CSP is estimated to have Arctic Island marketable natural gas interests of approximately 927 billion cubic feet equivalent (bcfe), net to CSP, based on available information and CSP's internal estimates. CSP also holds conventional natural gas reserves in southern Yukon and northern British Columbia, currently producing 6 million cubic feet per day, which Canadian Oil Sands intends to sell. The value of these conventional gas reserves, together with CSP's approximately $20 million of working capital, represent roughtly one-half of the company's value, resulting in a net cost for the acquisition of the Arctic gas resource of about $0.10 per thousand cubic feet.
Under its agreement with CSP, Canadian Oil Sands is entitled to receive a break fee of approximately 4 percent of the value of the transaction in certain circumstances, including if CSP enters into an agreement with another party for a takeover of CSP or if the CSP board of directors recommends that its shareholders deposit their shares in favour of another takeover proposal.
This strategic acquisition provides Canadian Oil Sands with a unique opportunity to secure a large, long-life natural gas resource to reduce the risk of significant future natural gas price increase impacts on its Syncrude oil sands production. On a macro-basis, CSP's best estimate of 927 bcfe of natural gas represents the Trust's expected natural gas requirements to produce its share of light, sweet crude oil at post-Stage 3 productive capacity rates for approximately 25 years, thereby providing a long-term hedge against any significant increases in natural gas prices in the long-term.
"For about the equivalent of one month's funds from operations, we are acquiring a frontier gas resource that we believe is equivalent to about 25 years of our natural gas consumption at Syncrude," said Canadian Oil Sands President and CEO, Marcel Coutu. "While creating a hedge against rising natural gas prices, this acquisition also provides us with the opportunity to participate in the development of another long-life energy resource in the future."
Mr. Coutu adds: "CSP's Arctic interests are comprised mostly of carried interests that can be maintained and developed without having to provide any significant capital. The carried interests may also be converted at CSP's option into direct working interests at any time and without penalty upon payment of the cumulative carry amount."
Canadian Oil Sands presently intends to finance the acquisition entirely with bank debt and funds from operations. The acquisition will not impact current distribution levels nor the Trust's plans to continue to follow its distribution strategy with the expectation that this transaction will have only a modest impact on the Trust's debt target time horizon. The Trust has indicated it plans to reduce its net debt to about $1.2 billion before considering further increases to its distributions.
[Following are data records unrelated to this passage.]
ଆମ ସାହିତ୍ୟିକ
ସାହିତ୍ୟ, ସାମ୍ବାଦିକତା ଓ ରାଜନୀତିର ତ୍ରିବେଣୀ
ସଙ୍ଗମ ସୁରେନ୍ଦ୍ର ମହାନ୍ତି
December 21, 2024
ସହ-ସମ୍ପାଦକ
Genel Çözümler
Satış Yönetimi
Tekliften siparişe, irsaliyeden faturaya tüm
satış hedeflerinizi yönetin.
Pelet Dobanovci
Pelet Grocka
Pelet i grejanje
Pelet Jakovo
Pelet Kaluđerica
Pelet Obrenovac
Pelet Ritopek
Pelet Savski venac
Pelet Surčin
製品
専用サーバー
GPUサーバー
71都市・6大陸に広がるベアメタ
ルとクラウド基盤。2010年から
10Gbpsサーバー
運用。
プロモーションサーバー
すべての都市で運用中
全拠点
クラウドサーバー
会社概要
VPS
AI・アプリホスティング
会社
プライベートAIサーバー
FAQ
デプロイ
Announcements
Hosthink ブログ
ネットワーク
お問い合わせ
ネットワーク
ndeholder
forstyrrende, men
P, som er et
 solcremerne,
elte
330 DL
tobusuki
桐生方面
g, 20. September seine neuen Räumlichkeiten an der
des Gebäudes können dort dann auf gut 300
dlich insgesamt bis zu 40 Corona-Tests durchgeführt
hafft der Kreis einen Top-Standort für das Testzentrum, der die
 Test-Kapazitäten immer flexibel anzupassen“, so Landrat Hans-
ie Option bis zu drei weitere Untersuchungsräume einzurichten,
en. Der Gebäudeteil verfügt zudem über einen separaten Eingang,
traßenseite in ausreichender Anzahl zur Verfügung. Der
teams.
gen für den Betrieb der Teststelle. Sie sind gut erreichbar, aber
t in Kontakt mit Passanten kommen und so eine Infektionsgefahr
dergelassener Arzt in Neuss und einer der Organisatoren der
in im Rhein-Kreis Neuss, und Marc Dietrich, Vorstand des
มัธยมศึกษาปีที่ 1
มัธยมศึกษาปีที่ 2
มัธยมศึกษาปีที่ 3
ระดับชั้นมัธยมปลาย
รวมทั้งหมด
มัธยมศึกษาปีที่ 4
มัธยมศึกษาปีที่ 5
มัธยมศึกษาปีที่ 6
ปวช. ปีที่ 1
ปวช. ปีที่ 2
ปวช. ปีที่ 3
The agreement with CSP provides that CSP must give Canadian Oil Sands 72 hours prior notice of any superior takeover proposal with another party that CSP wishes to accept before entering into any binding agreement with that party. Canadian Oil Sands has the right to match any superior takeover proposal in which event CSP may not accept the proposal from the other party. If Canadian Oil Sands does not match the other proposal, CSP must deposit the break fee with Canadian Oil Sands' counsel before entering into a binding agreement with the other party.
RBC Capital Markets acted as financial advisors to Canadian Oil Sands in this transaction.
Canadian Oil Sands Trust is an open-ended investment trust that generates income from its indirect 35.49-percent working interest in the Syncrude Joint Venture. The trust has approximately 466 million units outstanding, which trade on the Toronto Stock Exchange under the symbol COS.UN. The Trust is managed by Canadian Oil Sands Limited.